I have since long submitted that there is no such dovetail. It is also clear that there cannot be identity of interpretation between the Lugano Convention’s insolvency exception and the Brussels regime given that non-EU Lugano States are not part of the EIR. The judge confirms as much at 81 and at 91 ff and, in a first approach, revisits the principles of modified universalism and the origin of the insolvency exception in particular in the Jenard report. He holds at 103 that the ratio behind the insolvency exception in the Rapport Jenard is the same as the ratio behind Plans, hence that the exception applies.
In a second (presumably subsidiary) approach, the judge queries whether proceedings under Part 26A comply with the abstract requirements for an ‘insolvency’ procedure under of A1(1) EIR and finds at 133 that they do.

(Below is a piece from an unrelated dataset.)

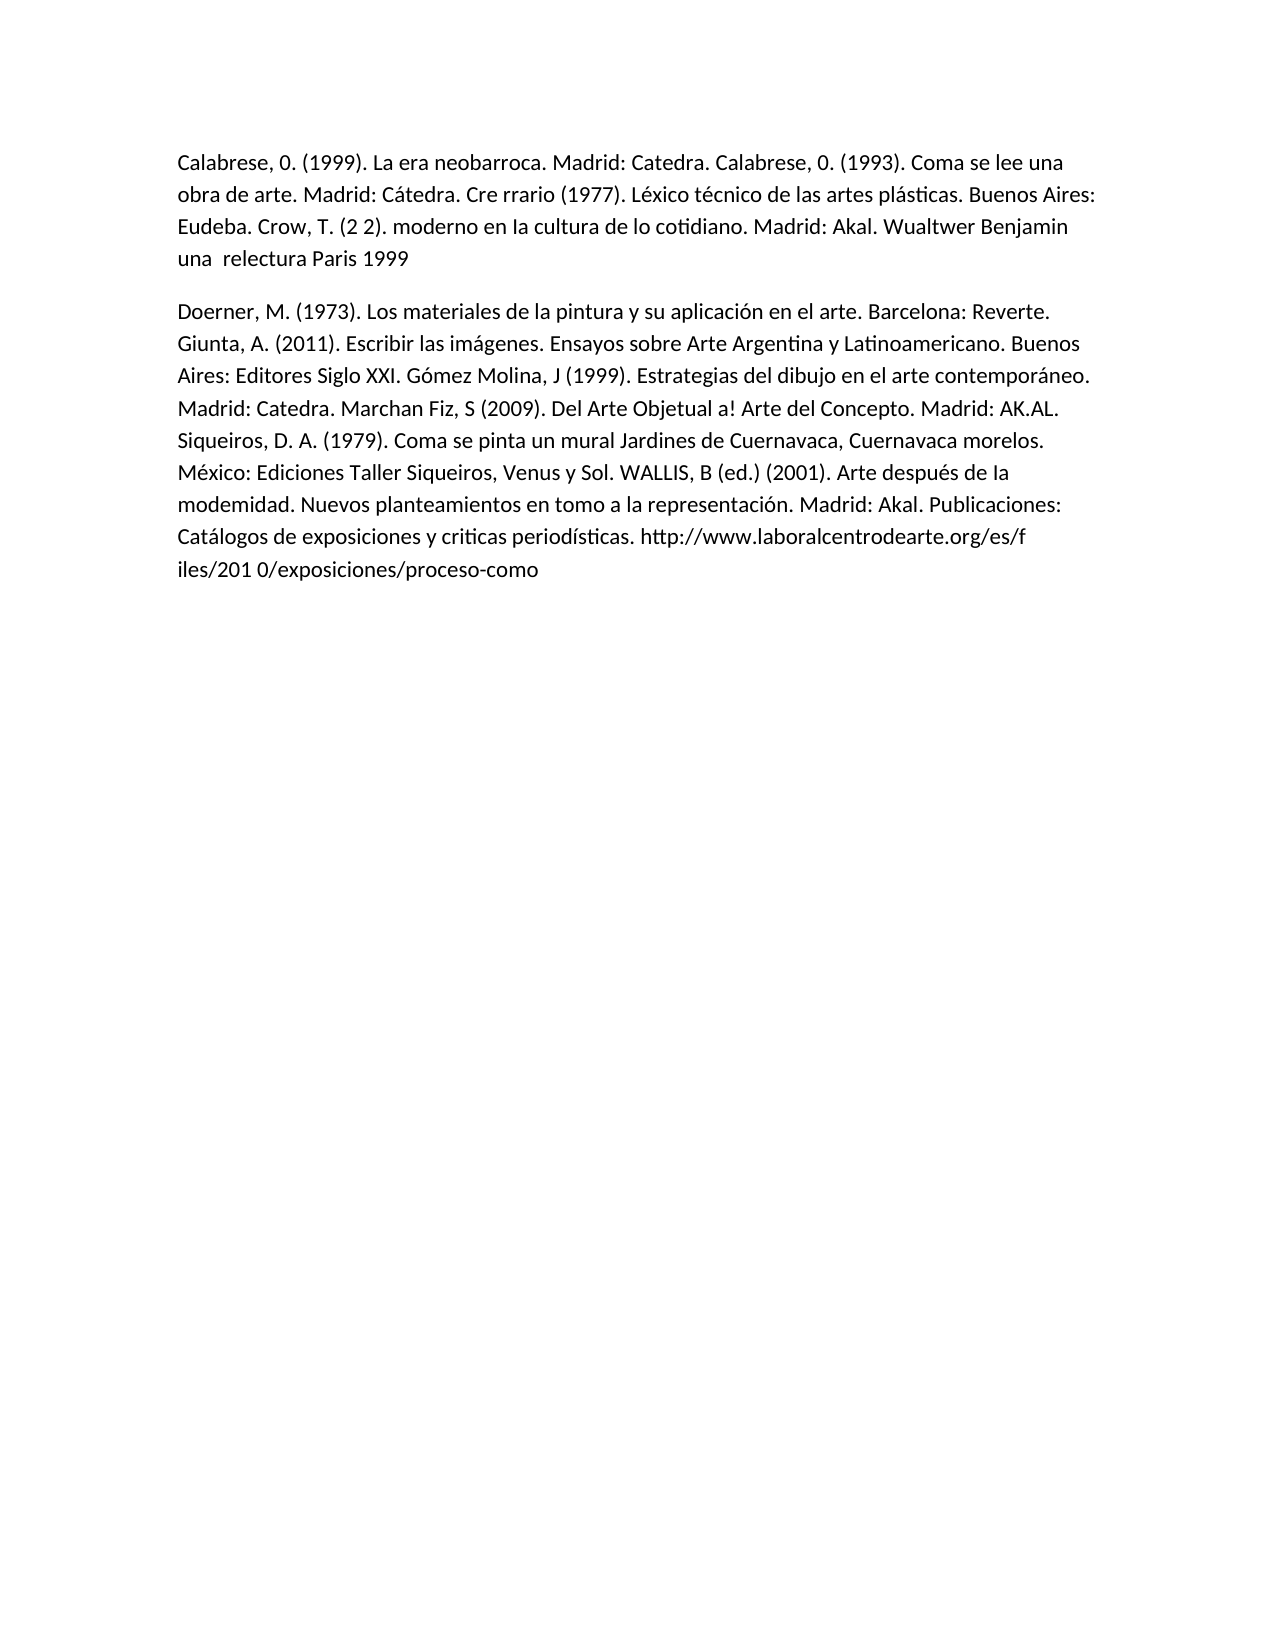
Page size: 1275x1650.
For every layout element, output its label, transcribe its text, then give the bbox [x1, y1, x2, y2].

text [177, 148, 1098, 272]
text Doerner, M. (1973). Los materiales de la pintura y su aplicación en el arte. Barcelona: Reverte. Giunta, A. (2011). Escribir las imágenes. Ensayos sobre Arte Argentina y Latinoamericano. Buenos Aires: Editores Siglo XXI. Gómez Molina, J (1999). Estrategias del dibujo en el arte contemporáneo. Madrid: Catedra. Marchan Fiz, S (2009). Del Arte Objetual a! Arte del Concepto. Madrid: AK.AL. Siqueiros, D. A. (1979). Coma se pinta un mural Jardines de Cuernavaca, Cuernavaca morelos. México: Ediciones Taller Siqueiros, Venus y Sol. WALLIS, B (ed.) (2001). Arte después de Ia modemidad. Nuevos planteamientos en tomo a la representación. Madrid: Akal. Publicaciones: Catálogos de exposiciones y criticas periodísticas. http://www.laboralcentrodearte.org/es/f iles/201 0/exposiciones/proceso-como [177, 297, 1098, 583]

I am really not convinced by the relevance of that analysis. He includes at 134 ff an argument that the Dutch ‘WHOA’ (Wet homologatie onderhands akkoord) proceedings are to be included in Annex A. Again I am not convinced that serves much purpose. Member States populate the Annex and a Member State proposal for inclusion is not checked against A1(1) EIR.
Conclusion on the jurisdictional issue at 137: ‘proceedings under Part 26A are within the bankruptcy exclusion in the Lugano Convention. This court accordingly has jurisdiction notwithstanding the exclusive jurisdiction clause in the Bonds.’
A most relevant judgment, on which the issues are not at all clear. Expect appeal lest the restructuring timing has made this nugatory – settling these issues would most certainly be welcome.
Geert.
EU private international law, 3rd ed. 2021, paras 2.73 ff (2.81 ff in particular) and 5.35 ff.
Important first instance decision on whether a restructuring plan is an insolvency proceeding for the purposes of the Lugano Convention.
Held that it is, with confusing analysis of the EU Insolvency Regulation.